Отрывок текста
________________________________________
Все началось с того, что из заключения вернулись реабилитированные поэт и математик Александр Сергеевич Вольпин-Есенин и переводчица, преподавательница английского языка Вера Ивановна Прохорова. Оба были до ареста в компании друзей Локшина. И оба настойчиво твердили везде и всем, что их посадил он.

Писать об этом нелегко. И не потому, что я верю, что Локшин действительно был стукачом, в чем его обвиняла общественность. Напротив, многие факты, по моему глубокому убеждению, свидетельствуют, что это не так. Но, во-первых, очень противно, следуя логике бдительных органов, доказывать, что человек не верблюд. А во-вторых, документальных доказательств нет, есть только косвенные. Впрочем, лишь косвенными доказательствами пользовались и его обвинители.

Оба ссылались на то, что следователи приводили им слова, которые, как они якобы хорошо помнят, были сказаны Локшину, причем наедине. Вместе с тем, как вспоминают многие, кто знал и сына знаменитого русского поэта и внучатую племянницу не менее знаменитого русского фабриканта, оба не особенно скрывали свои антисоветские взгляды. Более того, они настолько во всеуслышание декларировали их в больших компаниях, что обоих порой принимали за провокаторов. Сама Прохорова вспоминает, что в ее квартире, где две комнаты "освободились" (выражение самой В. И.) "стараниями "органов", в одной из этих комнат некоторое время жил Святослав Рихтер. "Кстати, - продолжает она, - за ним велась слежка не только в военное время, но и после войны, так как <его> мать была за границей". И вот в этой-то квартире она произносила такое, что мог счесть достойным внимания пресловутых "органов" не один доброхот...
________________________________________
Задание 1
Кто, согласно отрывку о Локшине, некоторое время жил в одной из комнат квартиры Прохоровой?
Задание 2
Процитируйте из отрывка о Локшине фрагмент, начиная со слов «Оба ссылались на» и продолжая до слов «не один доброхот...».
________________________________________
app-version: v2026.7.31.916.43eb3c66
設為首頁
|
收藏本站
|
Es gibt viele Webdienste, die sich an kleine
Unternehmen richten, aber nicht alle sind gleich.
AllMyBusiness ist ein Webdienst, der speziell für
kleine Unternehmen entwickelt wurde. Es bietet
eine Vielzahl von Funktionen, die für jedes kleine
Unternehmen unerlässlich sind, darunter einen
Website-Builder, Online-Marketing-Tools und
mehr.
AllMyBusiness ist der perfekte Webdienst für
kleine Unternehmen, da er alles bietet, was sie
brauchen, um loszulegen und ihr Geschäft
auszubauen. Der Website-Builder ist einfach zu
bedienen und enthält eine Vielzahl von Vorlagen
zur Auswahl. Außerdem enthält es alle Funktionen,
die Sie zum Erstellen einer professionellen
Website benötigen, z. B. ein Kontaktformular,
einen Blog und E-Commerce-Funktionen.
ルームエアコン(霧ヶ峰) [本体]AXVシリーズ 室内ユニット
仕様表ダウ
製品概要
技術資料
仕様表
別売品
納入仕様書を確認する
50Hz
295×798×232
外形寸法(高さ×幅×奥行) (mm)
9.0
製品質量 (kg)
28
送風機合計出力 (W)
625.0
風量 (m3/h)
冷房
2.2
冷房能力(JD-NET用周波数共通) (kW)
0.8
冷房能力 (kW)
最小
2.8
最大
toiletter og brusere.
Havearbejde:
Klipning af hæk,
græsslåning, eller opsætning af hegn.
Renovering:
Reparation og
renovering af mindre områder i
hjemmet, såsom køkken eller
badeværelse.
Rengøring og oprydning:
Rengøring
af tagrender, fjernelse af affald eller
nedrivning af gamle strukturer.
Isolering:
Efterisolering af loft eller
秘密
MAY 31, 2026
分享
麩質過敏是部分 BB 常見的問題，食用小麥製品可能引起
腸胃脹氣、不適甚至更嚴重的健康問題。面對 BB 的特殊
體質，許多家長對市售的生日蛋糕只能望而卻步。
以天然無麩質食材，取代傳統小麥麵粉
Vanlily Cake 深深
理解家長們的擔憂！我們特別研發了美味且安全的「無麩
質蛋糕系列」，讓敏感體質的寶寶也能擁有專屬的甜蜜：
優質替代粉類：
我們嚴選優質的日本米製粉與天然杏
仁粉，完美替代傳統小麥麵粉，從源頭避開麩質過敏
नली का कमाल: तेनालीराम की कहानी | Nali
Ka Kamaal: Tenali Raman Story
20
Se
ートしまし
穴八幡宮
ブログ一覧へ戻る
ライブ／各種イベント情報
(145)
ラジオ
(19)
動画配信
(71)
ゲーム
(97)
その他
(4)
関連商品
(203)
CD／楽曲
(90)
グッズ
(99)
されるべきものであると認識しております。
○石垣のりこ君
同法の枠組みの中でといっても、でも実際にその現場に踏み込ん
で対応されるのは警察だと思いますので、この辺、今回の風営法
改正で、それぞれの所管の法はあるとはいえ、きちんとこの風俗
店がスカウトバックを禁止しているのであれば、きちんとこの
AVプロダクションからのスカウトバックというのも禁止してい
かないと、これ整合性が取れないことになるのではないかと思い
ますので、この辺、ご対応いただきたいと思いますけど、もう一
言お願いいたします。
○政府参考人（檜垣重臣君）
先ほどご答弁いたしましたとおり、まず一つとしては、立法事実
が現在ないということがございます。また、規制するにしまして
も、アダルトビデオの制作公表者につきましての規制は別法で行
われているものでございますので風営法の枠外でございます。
________________________________________
Ответ 1
Святослав Рихтер.

Ответ 2
Оба ссылались на то, что следователи приводили им слова, которые, как они якобы хорошо помнят, были сказаны Локшину, причем наедине. Вместе с тем, как вспоминают многие, кто знал и сына знаменитого русского поэта и внучатую племянницу не менее знаменитого русского фабриканта, оба не особенно скрывали свои антисоветские взгляды. Более того, они настолько во всеуслышание декларировали их в больших компаниях, что обоих порой принимали за провокаторов. Сама Прохорова вспоминает, что в ее квартире, где две комнаты "освободились" (выражение самой В. И.) "стараниями "органов", в одной из этих комнат некоторое время жил Святослав Рихтер. "Кстати, - продолжает она, - за ним велась слежка не только в военное время, но и после войны, так как <его> мать была за границей". И вот в этой-то квартире она произносила такое, что мог счесть достойным внимания пресловутых "органов" не один доброхот...